Operating challenges
While CO2 floods can recover many millions of barrels that would otherwise be left in the ground, they are extremely complicated, long-term processes, and not for the faint-hearted. These tertiary projects are high-maintenance. Reservoir engineers must continually manage where gas is injected and how oil is recovered. "Continuing to get those extra couple of percent of recovery is our challenge."
Companies running CO2 floods have to monitor injection volumes and run injection profile surveys to find out where their CO2 is going. "We need to know where it's going in the Weber, and to make sure it's not going anywhere but the Weber," says Roedell. Floods are under high surveillance, so any problems that develop can be identified early.
CO2 floods also carry high operating costs. This type of recovery is very energy-intensive, and plentiful horsepower is required to recycle the water and gas. "We're very sensitive to costs for electricity and expenses such as severance taxes," he says.
One of Chevron's biggest challenges is controlling the injection vertically. Rangely's thick Weber reservoir is stratified sandstone that has up to six discreet producing layers. Vertical permeability barriers can play havoc with a recovery plan.
The company has applied many approaches to overcome this issue through the years. It drilled horizontal production wells, which it determined were not as economic as vertical producers. It converted some horizontals to injectors, however, and this has turned out to be fairly successful.
Gel treatments were also employed. Gels are pumped from the surface, and they block off high-permeability zones or streaks. "In that program, we attacked the worse wells first, but as the program went along, we ran out of strong candidates and the economics declined."
It has also worked heavily with selective injection (SI) equipment, in which a series of packers and mandrills are run into the wellbore. Chokes are set and fluids can be forced into various zones. The equipment works well, but problems arise as time goes on.
"It's expensive to run and it's even more expensive to get out of the wellbores later." Now, Chevron reserves the use of SI equipment for simple applications.
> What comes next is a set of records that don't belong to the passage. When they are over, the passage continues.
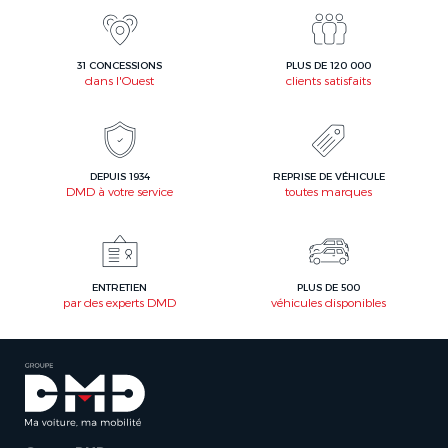
31 CONCESSIONS
PLUS DE 120 000
dans l'Ouest
clients satisfaits
DEPUIS 1934
REPRISE DE VÉHICULE
DMD à votre service
toutes marques
ENTRETIEN
PLUS DE 500
par des experts DMD
véhicules disponibles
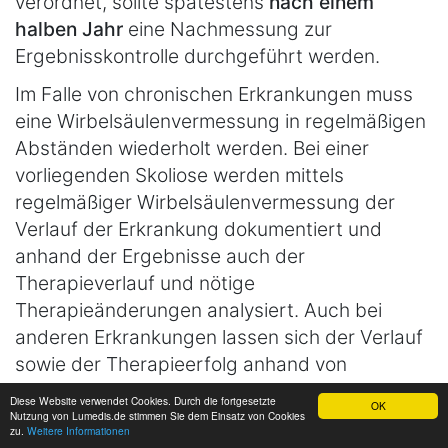
verordnet, sollte spätestens
nach einem
halben Jahr
eine Nachmessung zur
Ergebnisskontrolle durchgeführt werden.
Im Falle von chronischen Erkrankungen muss
eine Wirbelsäulenvermessung in regelmäßigen
Abständen wiederholt werden. Bei einer
vorliegenden Skoliose werden mittels
regelmäßiger Wirbelsäulenvermessung der
Verlauf der Erkrankung dokumentiert und
anhand der Ergebnisse auch der
Therapieverlauf und nötige
Therapieänderungen analysiert. Auch bei
anderen Erkrankungen lassen sich der Verlauf
sowie der Therapieerfolg anhand von
Wiederholungsmessungen dokumentieren.
Diese Website verwendet Cookies. Durch die fortgesetzte
OK
Nutzung von Lumedis.de stimmen Sie dem Einsatz von Cookies
In der Regel reicht aber
eine Messung im Jahr
zu.
Weitere Informationen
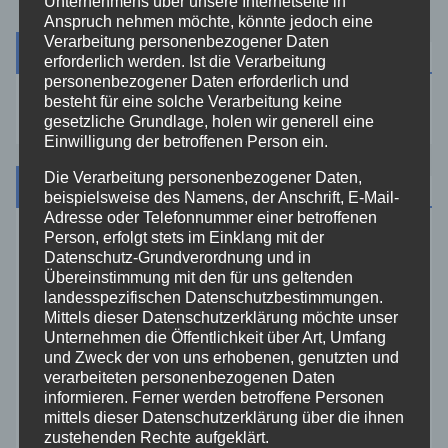
Unternehmens über unsere Internetseite in
Anspruch nehmen möchte, könnte jedoch eine
Verarbeitung personenbezogener Daten
Suche
erforderlich werden. Ist die Verarbeitung
personenbezogener Daten erforderlich und
besteht für eine solche Verarbeitung keine
gesetzliche Grundlage, holen wir generell eine
Einwilligung der betroffenen Person ein.
Die Verarbeitung personenbezogener Daten,
Kategorien
beispielsweise des Namens, der Anschrift, E-Mail-
Adresse oder Telefonnummer einer betroffenen
Person, erfolgt stets im Einklang mit der
Aktuelles
Datenschutz-Grundverordnung und in
Übereinstimmung mit den für uns geltenden
landesspezifischen Datenschutzbestimmungen.
Allgemein
Mittels dieser Datenschutzerklärung möchte unser
Unternehmen die Öffentlichkeit über Art, Umfang
Altenkirchen
und Zweck der von uns erhobenen, genutzten und
verarbeiteten personenbezogenen Daten
informieren. Ferner werden betroffene Personen
Bundespolizei
mittels dieser Datenschutzerklärung über die ihnen
zustehenden Rechte aufgeklärt.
"There are a lot of ways we try to tackle vertical injection, and there are advantages and disadvantages to all of those. Some may be cheaper up-front but don't last as long; others may be more effective but they have more costs down the road."
A rejuvenation
While the trend in some mature CO2 floods is to expand injection vertically, to pick up reserves in unswept transition zones, this isn't the case at Rangely. "Our transition zone is not very thick, and we're already injecting through most of it. We don't have a big opportunity in this approach."
Instead, Chevron is pushing the areal reach of the flood. In 1998, the major stepped out into regions around the edge of the field, mostly in its northwest periphery. Since then, it has been focusing on expansions in the north, northwest and western side of the field. The projects have noticeably shallowed out Rangely's production decline.
In 2005, the company also drilled 16 wells to increase density to 20 acres in some previous expansion areas that had remained on 40-acre spacing. It drilled another dozen infill wells in its CO2 expansion areas.
Current work centers on the west flank, where it is driving the flood clear out to the unit boundaries. "We're also doing an expansion right now in the northwestern corner, along the northern edge out to the unit boundary."
And Chevron is still injecting into some of the more mature parts of the field. The eastern part is a lot slower to process because the rocks are much tighter. "Incremental oil will be coming out of that area for many years to come," he says.
At present, the recovery factor for the CO2 flood is 5.3%. "Overall, we're expecting ultimate incremental recovery will be 7% to 7.5% from the CO2 flood. We have more expansion projects in mind and a good deal more oil to get out."